Furthermore, the Math object contains a number of functions for complex calculations.

- Math.abs(x)
- Returns absolute value of
`x`. - Math.floor(x)
- Returns floor of
`x`. - Math.max(x, y, z)
- Returns max value of
`x`,`y`or`z`. - Math.min(x, y, z)
- Returns min value of
`x`,`y`or`z`. - Math.round(x)
- Returns nearest integer value of
`x`. - Math.sin(x)
- Returns sine of
`x`. - Math.sqrt(x)
- Returns square root of
`x`. - Math.isNaN(x)
- Returns true if
`x`is not a number.

```
Math.min(1, 4, 5); // 1
Math.floor(1.242); // 1
Math.isNaN(21); // false
```

We'll soon cover objects, but for now just use this notation to access Math's attributes and functions.

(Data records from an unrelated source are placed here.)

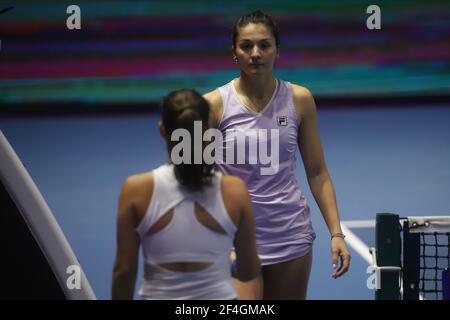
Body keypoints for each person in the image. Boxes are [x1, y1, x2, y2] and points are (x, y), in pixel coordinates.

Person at [203, 10, 351, 300]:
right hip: (233, 238)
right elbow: (196, 180)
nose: (255, 53)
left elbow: (318, 172)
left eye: (264, 45)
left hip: (290, 234)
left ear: (277, 51)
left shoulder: (300, 99)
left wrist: (336, 233)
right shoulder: (212, 106)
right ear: (234, 53)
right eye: (246, 46)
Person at [111, 89, 260, 300]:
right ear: (207, 132)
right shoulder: (235, 190)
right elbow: (249, 271)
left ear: (163, 130)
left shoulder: (134, 189)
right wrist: (231, 260)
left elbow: (124, 272)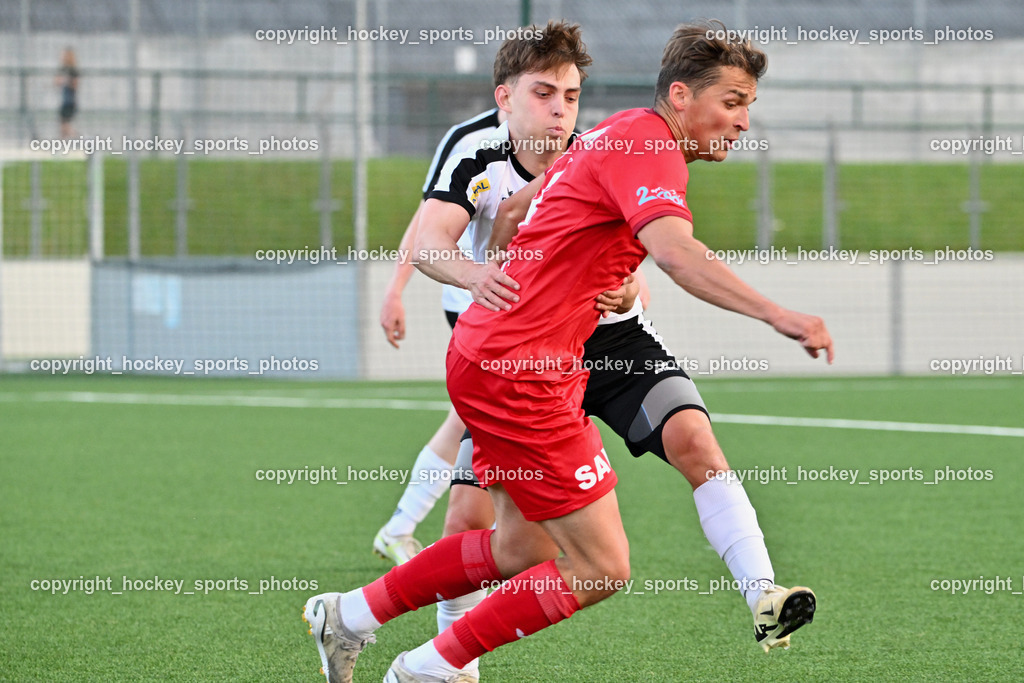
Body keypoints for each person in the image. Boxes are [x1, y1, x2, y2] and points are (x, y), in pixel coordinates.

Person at [306, 20, 833, 682]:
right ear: (680, 96)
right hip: (525, 368)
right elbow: (676, 253)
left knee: (520, 544)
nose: (743, 122)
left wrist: (568, 270)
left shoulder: (613, 134)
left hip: (493, 351)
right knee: (602, 565)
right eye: (732, 102)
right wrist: (777, 313)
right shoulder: (649, 148)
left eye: (748, 105)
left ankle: (349, 615)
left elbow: (523, 209)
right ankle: (428, 667)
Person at [372, 107, 504, 566]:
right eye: (541, 89)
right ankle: (470, 540)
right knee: (478, 419)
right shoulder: (469, 138)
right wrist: (395, 288)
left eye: (568, 93)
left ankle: (402, 527)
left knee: (465, 420)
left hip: (536, 307)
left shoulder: (566, 137)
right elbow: (426, 218)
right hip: (470, 299)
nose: (558, 104)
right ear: (507, 92)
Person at [55, 47, 79, 139]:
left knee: (66, 127)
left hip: (70, 101)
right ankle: (62, 147)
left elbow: (76, 85)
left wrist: (67, 81)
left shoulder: (73, 70)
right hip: (64, 101)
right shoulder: (62, 69)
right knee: (63, 128)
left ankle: (84, 140)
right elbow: (56, 82)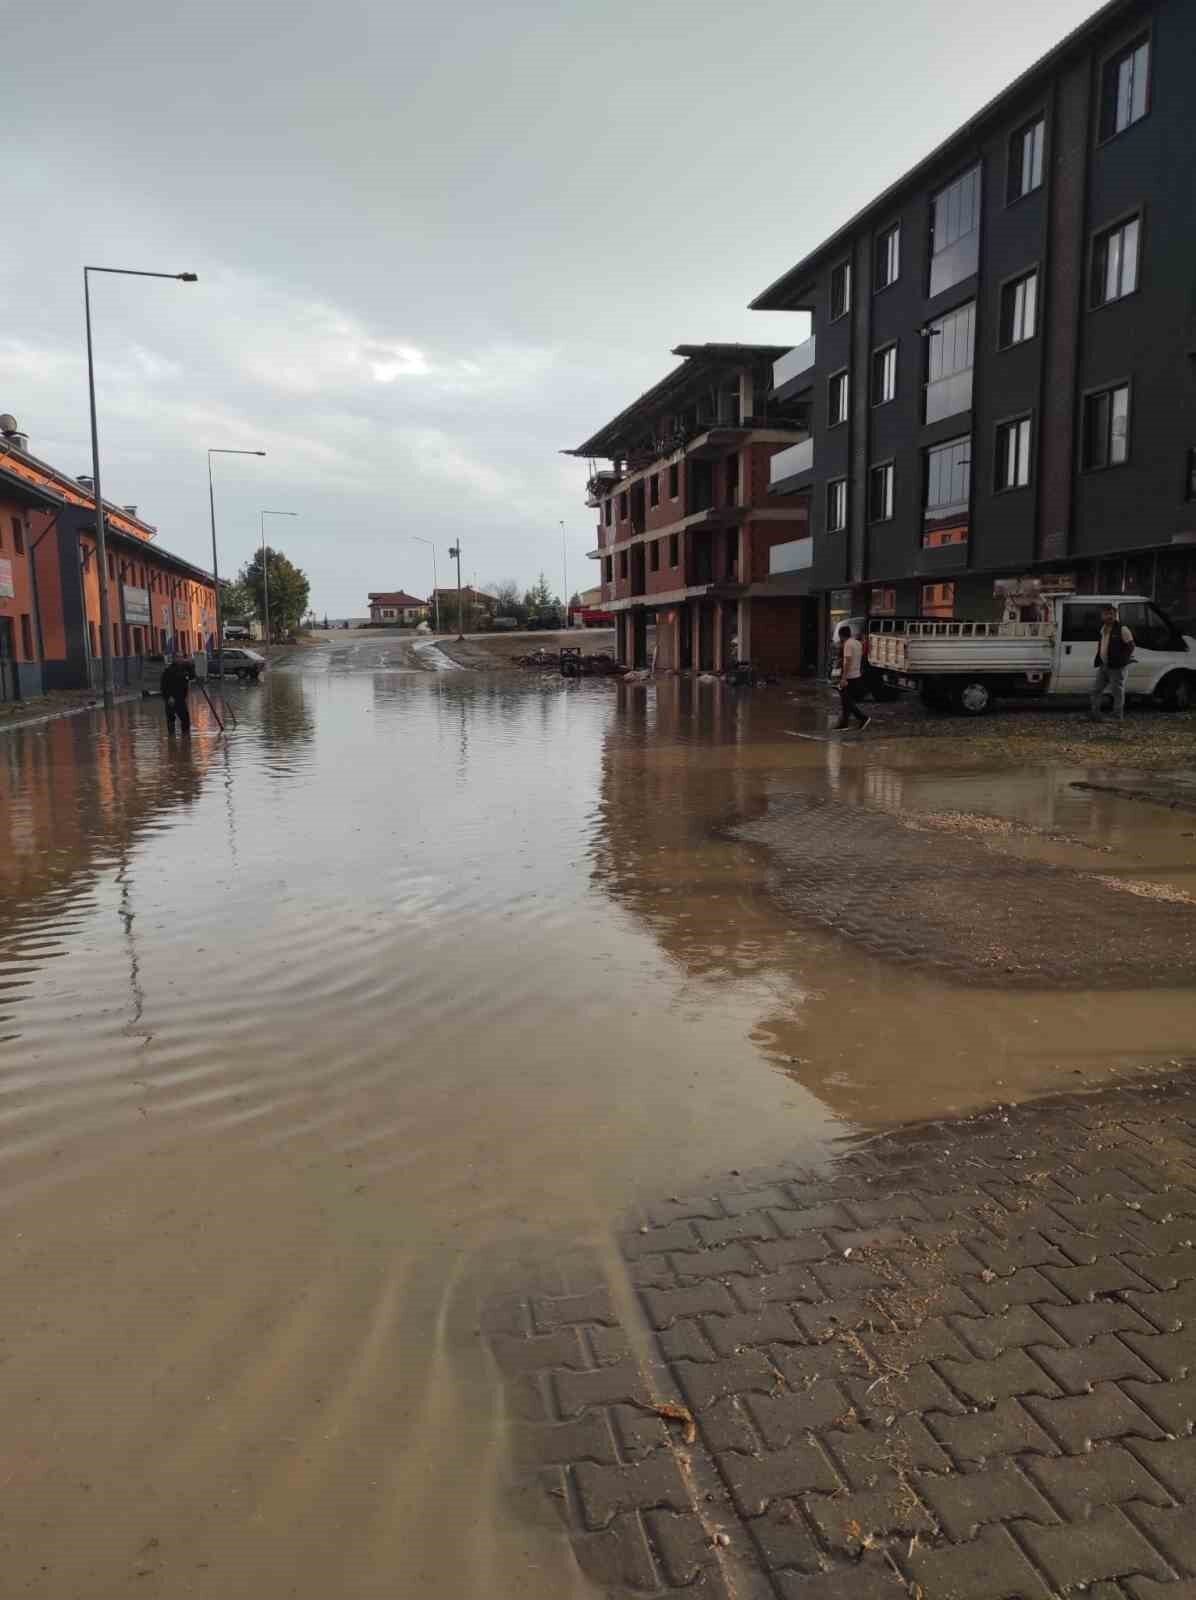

To generate random numbers, use the `Math.random()`

function. This will return a value from 0 up to 1.

Thus we can get a random number between 1 and 100 with the following code:

```
var randomNum;
randomNum = Math.floor((Math.random() * 100) + 1);
```

The dot notation is called so because it uses the period (or the dot) to access an object's methods and properties. As you will (or have) seen in many other programming languages, the dot notation provides a clean way to access the members of an object.